As you drive from East London airport into the city, after the many auto and component factories, you pass the Latimer's Landing sign near the harbour. If you take a left turn after a few hundred metres, into an indistinct covered pathway used mainly by minibus taxi drivers, you emerge in a new world on the other side. Under a newly built shopping mall, in the hustle and bustle typical of many Eastern Cape towns, you compete with taxi drivers, pedestrians and rickety, short-trip cabs.
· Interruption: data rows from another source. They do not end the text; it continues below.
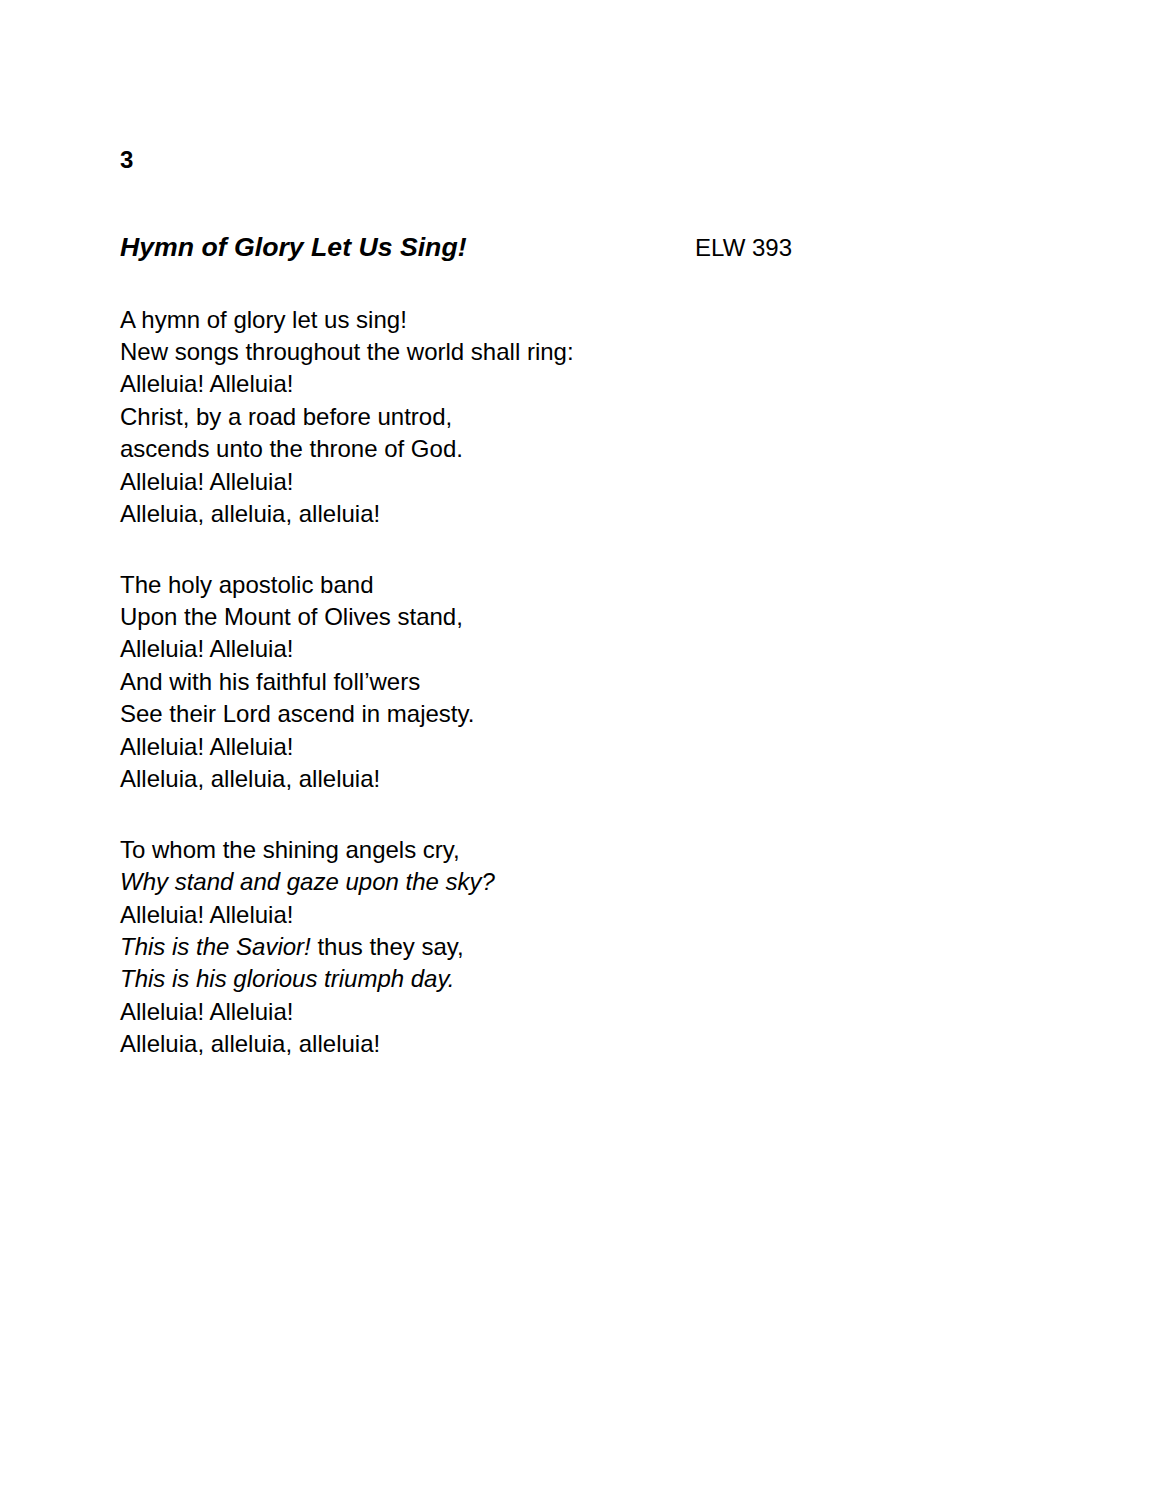3
Hymn of Glory Let Us Sing!
ELW 393
A hymn of glory let us sing!
New songs throughout the world shall ring:
Alleluia! Alleluia!
Christ, by a road before untrod,
ascends unto the throne of God.
Alleluia! Alleluia!
Alleluia, alleluia, alleluia!
The holy apostolic band
Upon the Mount of Olives stand,
Alleluia! Alleluia!
And with his faithful foll’wers
See their Lord ascend in majesty.
Alleluia! Alleluia!
Alleluia, alleluia, alleluia!
To whom the shining angels cry,
Why stand and gaze upon the sky?
Alleluia! Alleluia!
This is the Savior! thus they say,
This is his glorious triumph day.
Alleluia! Alleluia!
Alleluia, alleluia, alleluia!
If you drive further, you might see behind the rusty skeleton of the industrial inner belly of Buffalo City the zinc-and-brick settlements of Duncan Village on the other side of the river. Founded in 1941, the township has always been home to migrants from outlying areas. However, the transfer of people from this area to Mdantsane in waves in the 1960s and 1970s, and Reeston in the 1990s, by local officials has been inadequate in alleviating the increasing number of households erecting informal structures in an attempt to access local economic opportunities.
Ironically, many of the 2,000 residents who will apparently be moved from Duncan Village in the coming weeks will be taken to Dimbaza. The same Dimbaza that clergyman David Russell starved over in protest; the dumping ground of the surplus and unwanted people of apartheid. Jesse Harber correctly notes that the removals, as urgent as they are in containment efforts, serve to reinforce the same de-densification thesis that has been a “recipe for failure”.
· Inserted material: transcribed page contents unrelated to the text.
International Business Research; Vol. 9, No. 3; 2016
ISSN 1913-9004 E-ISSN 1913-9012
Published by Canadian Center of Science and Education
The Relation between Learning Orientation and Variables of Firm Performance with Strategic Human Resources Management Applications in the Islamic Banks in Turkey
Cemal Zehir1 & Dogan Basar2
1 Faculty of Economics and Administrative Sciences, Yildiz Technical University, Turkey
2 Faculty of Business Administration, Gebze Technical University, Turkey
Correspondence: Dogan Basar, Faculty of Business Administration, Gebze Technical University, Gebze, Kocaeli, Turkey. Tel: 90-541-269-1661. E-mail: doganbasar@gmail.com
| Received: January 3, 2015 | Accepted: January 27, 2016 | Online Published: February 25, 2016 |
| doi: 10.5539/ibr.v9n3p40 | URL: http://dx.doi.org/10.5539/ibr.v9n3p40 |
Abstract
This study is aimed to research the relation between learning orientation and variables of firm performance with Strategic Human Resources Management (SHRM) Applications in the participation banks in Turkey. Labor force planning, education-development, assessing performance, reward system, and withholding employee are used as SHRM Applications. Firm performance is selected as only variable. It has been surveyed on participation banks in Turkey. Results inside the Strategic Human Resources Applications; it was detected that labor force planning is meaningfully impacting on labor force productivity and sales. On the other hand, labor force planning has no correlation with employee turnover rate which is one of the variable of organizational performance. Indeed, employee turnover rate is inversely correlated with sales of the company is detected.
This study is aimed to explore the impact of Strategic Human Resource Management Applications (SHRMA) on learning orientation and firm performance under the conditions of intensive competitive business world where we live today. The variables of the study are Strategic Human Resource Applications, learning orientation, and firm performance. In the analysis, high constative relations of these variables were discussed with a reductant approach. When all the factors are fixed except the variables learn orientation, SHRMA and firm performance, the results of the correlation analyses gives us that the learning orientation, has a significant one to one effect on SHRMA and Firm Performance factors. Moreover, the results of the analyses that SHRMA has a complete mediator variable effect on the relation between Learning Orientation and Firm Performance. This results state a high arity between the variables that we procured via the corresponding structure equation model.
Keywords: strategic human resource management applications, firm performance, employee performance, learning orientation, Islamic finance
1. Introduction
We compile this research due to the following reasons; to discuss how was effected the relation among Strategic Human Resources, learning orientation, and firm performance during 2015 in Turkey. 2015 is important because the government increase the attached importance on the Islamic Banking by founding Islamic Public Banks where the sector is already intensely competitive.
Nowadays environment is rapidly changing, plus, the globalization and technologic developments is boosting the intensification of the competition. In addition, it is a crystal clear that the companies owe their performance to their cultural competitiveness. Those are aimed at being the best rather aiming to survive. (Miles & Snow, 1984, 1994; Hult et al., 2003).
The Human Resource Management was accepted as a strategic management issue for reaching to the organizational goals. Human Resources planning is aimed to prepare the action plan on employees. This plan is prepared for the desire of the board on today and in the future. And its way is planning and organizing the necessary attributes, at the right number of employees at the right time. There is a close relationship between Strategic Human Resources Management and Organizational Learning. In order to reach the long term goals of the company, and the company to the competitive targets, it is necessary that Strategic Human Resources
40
While the Covid-19 virus might not be the first virus to confront Duncan Village, the removals mooted in response to its spread by human settlements minister Lindiwe Sisulu are also not the first set of removals. The current crisis, though unprecedented in many ways, throws up a mix of old trauma, new contests and continuities in inequity and need. But it also presents an opportunity for an in situ reimagining of what the upgrading of informal settlements could look like, and the possibility of reversing the urban sprawl and migratory patterns at the centre of the challenges in local planning pursuits.
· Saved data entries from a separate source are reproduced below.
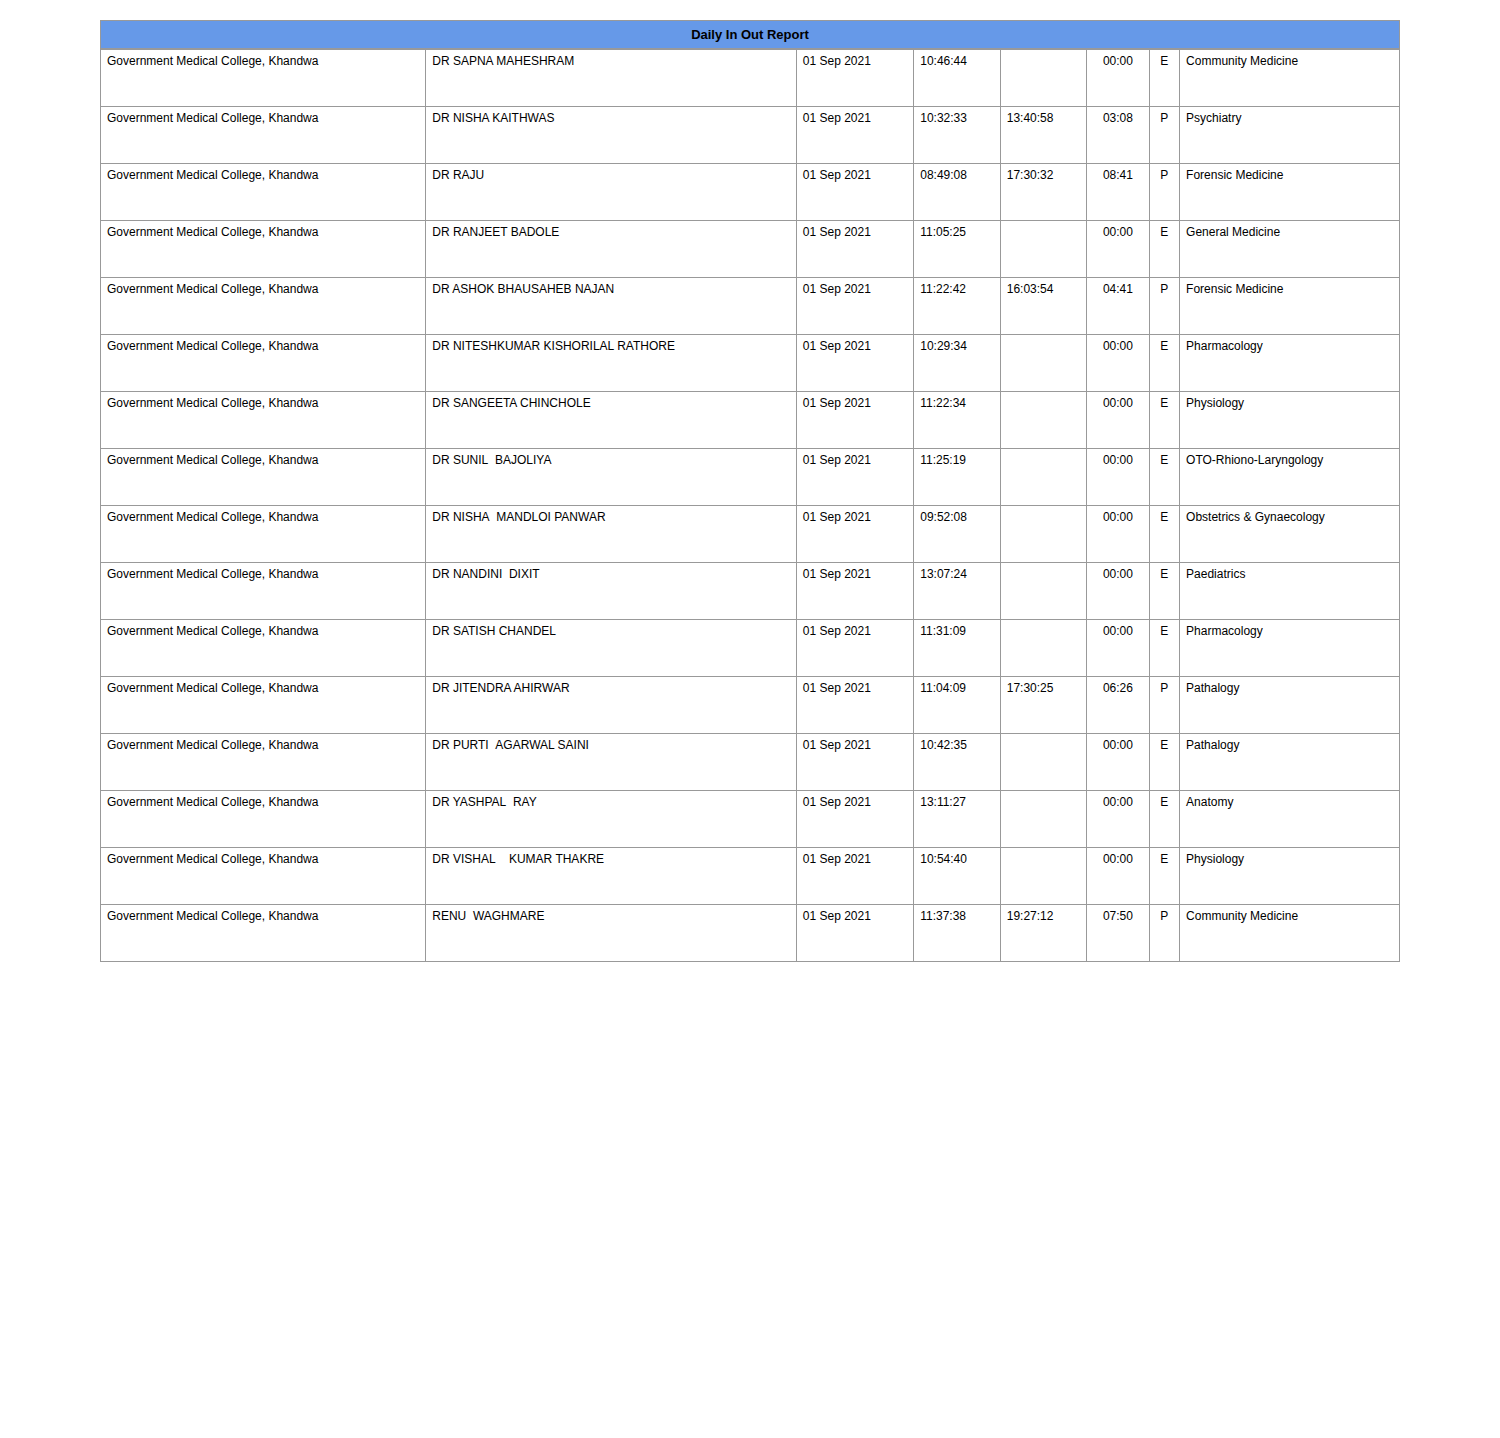Daily In Out Report
| Government Medical College, Khandwa | DR SAPNA MAHESHRAM | 01 Sep 2021 | 10:46:44 | | 00:00 | E | Community Medicine |
| Government Medical College, Khandwa | DR NISHA KAITHWAS | 01 Sep 2021 | 10:32:33 | 13:40:58 | 03:08 | P | Psychiatry |
| Government Medical College, Khandwa | DR RAJU | 01 Sep 2021 | 08:49:08 | 17:30:32 | 08:41 | P | Forensic Medicine |
| Government Medical College, Khandwa | DR RANJEET BADOLE | 01 Sep 2021 | 11:05:25 | | 00:00 | E | General Medicine |
| Government Medical College, Khandwa | DR ASHOK BHAUSAHEB NAJAN | 01 Sep 2021 | 11:22:42 | 16:03:54 | 04:41 | P | Forensic Medicine |
| Government Medical College, Khandwa | DR NITESHKUMAR KISHORILAL RATHORE | 01 Sep 2021 | 10:29:34 | | 00:00 | E | Pharmacology |
| Government Medical College, Khandwa | DR SANGEETA CHINCHOLE | 01 Sep 2021 | 11:22:34 | | 00:00 | E | Physiology |
| Government Medical College, Khandwa | DR SUNIL BAJOLIYA | 01 Sep 2021 | 11:25:19 | | 00:00 | E | OTO-Rhiono-Laryngology |
| Government Medical College, Khandwa | DR NISHA MANDLOI PANWAR | 01 Sep 2021 | 09:52:08 | | 00:00 | E | Obstetrics & Gynaecology |
| Government Medical College, Khandwa | DR NANDINI DIXIT | 01 Sep 2021 | 13:07:24 | | 00:00 | E | Paediatrics |
| Government Medical College, Khandwa | DR SATISH CHANDEL | 01 Sep 2021 | 11:31:09 | | 00:00 | E | Pharmacology |
| Government Medical College, Khandwa | DR JITENDRA AHIRWAR | 01 Sep 2021 | 11:04:09 | 17:30:25 | 06:26 | P | Pathalogy |
| Government Medical College, Khandwa | DR PURTI AGARWAL SAINI | 01 Sep 2021 | 10:42:35 | | 00:00 | E | Pathalogy |
| Government Medical College, Khandwa | DR YASHPAL RAY | 01 Sep 2021 | 13:11:27 | | 00:00 | E | Anatomy |
| Government Medical College, Khandwa | DR VISHAL KUMAR THAKRE | 01 Sep 2021 | 10:54:40 | | 00:00 | E | Physiology |
| Government Medical College, Khandwa | RENU WAGHMARE | 01 Sep 2021 | 11:37:38 | 19:27:12 | 07:50 | P | Community Medicine |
Whatsapp voice notes by councillors spread panic as locals rapidly procured — as the emergency requires — a bakkie for a local man to get tested for Covid-19. The residents are alive to what an uncontrolled and rapid spread of the virus could mean in the township’s historical infrastructure faultlines. The authorities know it too.
The Buffalo City Metro has received R340m to “evacuate” densely populated communities. The word evacuate rather than remove highlights the urgency of the situation. It also highlights the disappointment of it. In a week where storage tanks reached Maluti-a-Phofung and Kouga citizens who haven’t had water for years, many asked: “If this can be done so rapidly in an emergency situation, why was it not done pre-Covid?”
The evacuation is urgent because in many ways the authorities too accept that it is impossible to enforce the lockdown and social distancing in an area that houses between 80,000 and 100,000 residents. The plans are not just for Covid-19, it seems, but are also aimed at using the space afforded by the removals to overhaul the local sewer system and decongest the spatial organisation of a township that is at the heart of this industrial harbour city’s DNA.
South Africans will have front-row seats to watch the ambitions of state capacity unfold, and the direction such capacity is drawn towards. One hopes that a new world emerges on the other side. Beyond the covered pathway of uncertainty may lie opportunity.